■ **DESCRIPTION OF THE TASK**
Copy the following lines verbatim, with no changes to any character.

■ **SUPPLIED RECORDS**
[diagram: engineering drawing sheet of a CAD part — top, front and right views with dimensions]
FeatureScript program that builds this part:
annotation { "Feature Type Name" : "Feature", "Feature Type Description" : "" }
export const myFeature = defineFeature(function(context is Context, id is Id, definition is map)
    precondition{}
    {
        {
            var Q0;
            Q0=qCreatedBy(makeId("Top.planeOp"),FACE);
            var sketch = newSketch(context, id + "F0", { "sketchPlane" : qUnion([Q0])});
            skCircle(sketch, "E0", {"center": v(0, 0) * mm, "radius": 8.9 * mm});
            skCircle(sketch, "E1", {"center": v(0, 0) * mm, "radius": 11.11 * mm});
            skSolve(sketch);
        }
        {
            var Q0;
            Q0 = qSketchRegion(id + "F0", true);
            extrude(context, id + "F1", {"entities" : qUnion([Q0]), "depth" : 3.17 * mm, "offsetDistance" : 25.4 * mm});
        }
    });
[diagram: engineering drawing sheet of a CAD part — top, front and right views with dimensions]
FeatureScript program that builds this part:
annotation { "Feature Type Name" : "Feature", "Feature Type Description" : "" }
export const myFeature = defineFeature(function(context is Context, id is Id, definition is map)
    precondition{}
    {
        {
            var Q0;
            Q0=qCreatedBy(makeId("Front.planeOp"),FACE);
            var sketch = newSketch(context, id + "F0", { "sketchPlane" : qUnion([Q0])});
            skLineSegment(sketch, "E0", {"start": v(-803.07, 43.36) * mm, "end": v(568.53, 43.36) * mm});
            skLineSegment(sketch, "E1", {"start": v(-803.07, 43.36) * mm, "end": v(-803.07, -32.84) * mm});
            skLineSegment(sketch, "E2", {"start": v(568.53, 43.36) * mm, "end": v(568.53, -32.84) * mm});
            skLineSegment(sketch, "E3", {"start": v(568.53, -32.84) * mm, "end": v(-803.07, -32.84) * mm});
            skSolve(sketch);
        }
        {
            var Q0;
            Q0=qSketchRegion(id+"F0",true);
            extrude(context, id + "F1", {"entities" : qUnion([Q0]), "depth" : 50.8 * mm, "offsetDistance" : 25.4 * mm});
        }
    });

■ **FINAL ANSWER**
[diagram: engineering drawing sheet of a CAD part — top, front and right views with dimensions]
FeatureScript program that builds this part:
annotation { "Feature Type Name" : "Feature", "Feature Type Description" : "" }
export const myFeature = defineFeature(function(context is Context, id is Id, definition is map)
    precondition{}
    {
        {
            var Q0;
            Q0=qCreatedBy(makeId("Top.planeOp"),FACE);
            var sketch = newSketch(context, id + "F0", { "sketchPlane" : qUnion([Q0])});
            skCircle(sketch, "E0", {"center": v(0, 0) * mm, "radius": 8.9 * mm});
            skCircle(sketch, "E1", {"center": v(0, 0) * mm, "radius": 11.11 * mm});
            skSolve(sketch);
        }
        {
            var Q0;
            Q0 = qSketchRegion(id + "F0", true);
            extrude(context, id + "F1", {"entities" : qUnion([Q0]), "depth" : 3.17 * mm, "offsetDistance" : 25.4 * mm});
        }
    });
[diagram: engineering drawing sheet of a CAD part — top, front and right views with dimensions]
FeatureScript program that builds this part:
annotation { "Feature Type Name" : "Feature", "Feature Type Description" : "" }
export const myFeature = defineFeature(function(context is Context, id is Id, definition is map)
    precondition{}
    {
        {
            var Q0;
            Q0=qCreatedBy(makeId("Front.planeOp"),FACE);
            var sketch = newSketch(context, id + "F0", { "sketchPlane" : qUnion([Q0])});
            skLineSegment(sketch, "E0", {"start": v(-803.07, 43.36) * mm, "end": v(568.53, 43.36) * mm});
            skLineSegment(sketch, "E1", {"start": v(-803.07, 43.36) * mm, "end": v(-803.07, -32.84) * mm});
            skLineSegment(sketch, "E2", {"start": v(568.53, 43.36) * mm, "end": v(568.53, -32.84) * mm});
            skLineSegment(sketch, "E3", {"start": v(568.53, -32.84) * mm, "end": v(-803.07, -32.84) * mm});
            skSolve(sketch);
        }
        {
            var Q0;
            Q0=qSketchRegion(id+"F0",true);
            extrude(context, id + "F1", {"entities" : qUnion([Q0]), "depth" : 50.8 * mm, "offsetDistance" : 25.4 * mm});
        }
    });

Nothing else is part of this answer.